Traditionally, offshore wellbores are formed (e.g., drilled, completed) using a single load path (e.g., derrick, rig, drilling assembly), thus requiring all wellbore tasks (e.g., drilling, completion, stimulations, workovers, etc.) to be performed from a single assembly. Recently, efforts have been made to decrease the time required to drill wells offshore by performing some tasks simultaneously. For example, U.S. Pat. Nos. 6,085,851 and 6,056,071, each to Scott et al., disclose a multi-activity apparatus and method for conducting drilling operations. In general, Scott et al. disclose a drilling platform having dual drilling assemblies (e.g., separate load paths and/or derricks). In the method disclosed in Scott et al., some activities during the top hole drilling phase and the post drilling phase are performed substantially simultaneously by a main derrick and an auxiliary derrick. However, according to Scott et al., drilling operations are performed from a single load path during the bottomhole drilling phase (i.e., after the BOP has been installed).
A multi-activity drilling facility is also disclosed in U.S. Pat. No. 6,766,860 to Archibald et al. The '860 patent discloses an assembly and method for suspending tubular strings prior to being run into the wellbore (e.g., staging operations) and/or for suspending tubulars that have been removed from the riser and the wellbore. In one example of a post drilling operation, the BOP is removed from the wellbore and moved laterally away from the wellbore and is then suspended from the drilling platform, while the valve tree (e.g., Christmas tree) is run down to the seabed and installed at the wellbore. Consistent with other prior art systems, the wellbore tasks (e.g., drilling, casing, logging, testing, cementing, stimulations, workovers, etc.) are performed from a single load path.

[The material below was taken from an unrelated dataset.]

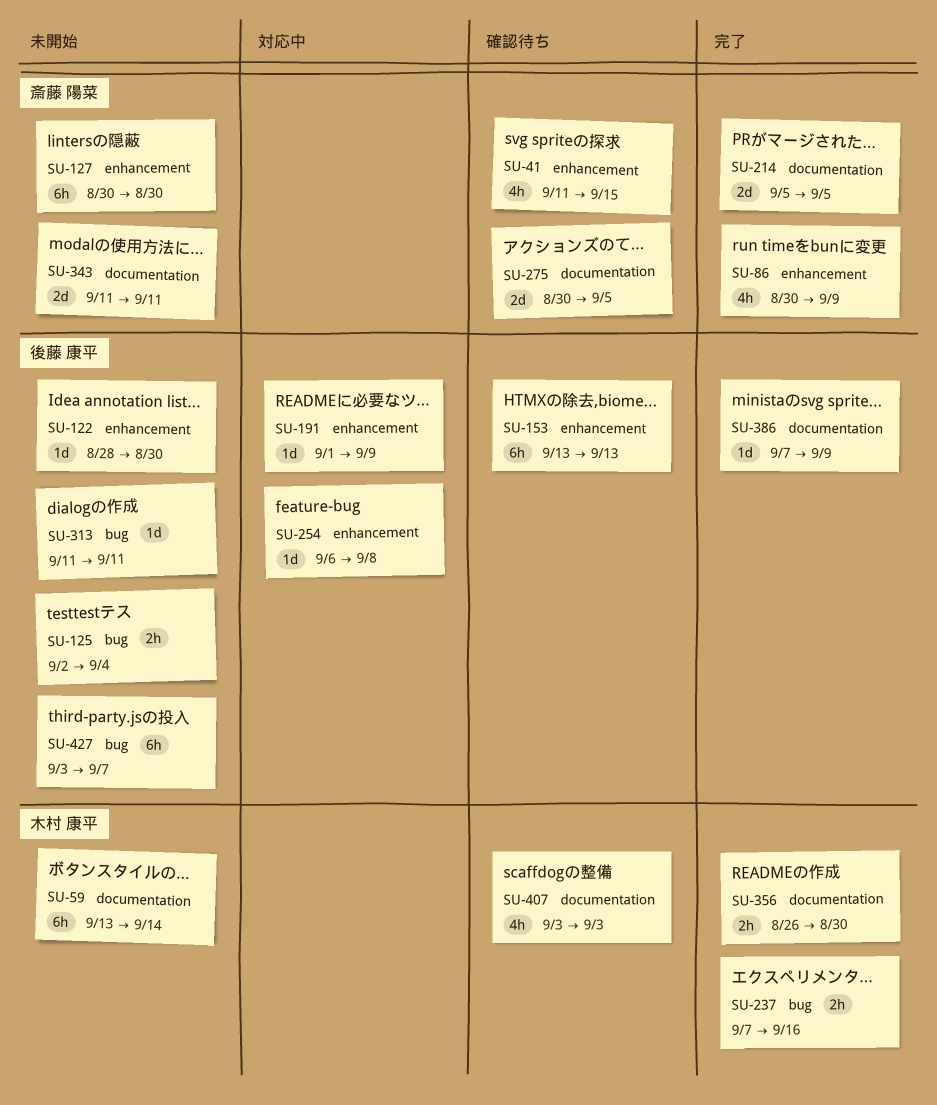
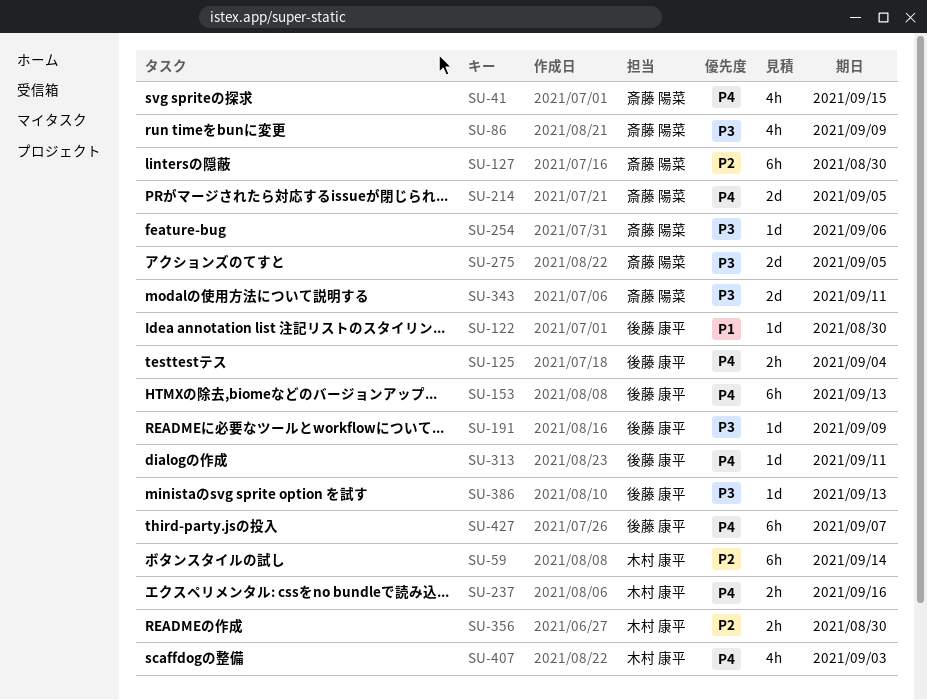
SU-254, owner: 後藤 康平 -> 斎藤 陽菜
SU-254, due: Sep 8 -> Sep 6
SU-386, due: Sep 9 -> Sep 13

Another solution proposed to improve the efficiency of offshore drilling operations is disclosed in U.S. Pat. No. 6,443,240 to Scott. In the '240 patent, two risers extend from the drilling platform and are both connected to the wellbore though the BOP. Tasks and operations such those associated with drilling and completion, for example, and without limitation to, jetting, driving pipe, drilling with pipe (e.g., drillpipe, casing, liners), cementing, setting casing, hanging liners, gravel packing, logging, fluid sampling, formation testing, measuring with sensors, production and/or injection testing, formation stimulation, and fracturing can be conducted through the first riser, while another drilling operation is staged in the second riser. For example, when the first drilling assembly utilized in the first drilling task is withdrawn from the wellbore into the first riser, the second drilling assembly, staged in the second riser, can be run into the wellbore through the second riser. The proposed improvement in efficiency requires installation and maintenance of two riser assemblies.
There is, therefore, a desire to reduce the time required to drill and complete a wellbore. There is a further desire to provide a deep water drilling method and apparatus that can more fully utilize a platform rig assembly with multi-activity exploration and/or production capabilities, as well as completion, testing, workover, and maintenance capabilities. There is a still further desire to provide an apparatus and method for eliminating the use of some physical equipment traditionally required to conduct offshore drilling operations. And, there is yet a still further desire to provide a drilling system that is more efficient thus decreasing the costs associated with leasing capital drilling equipment.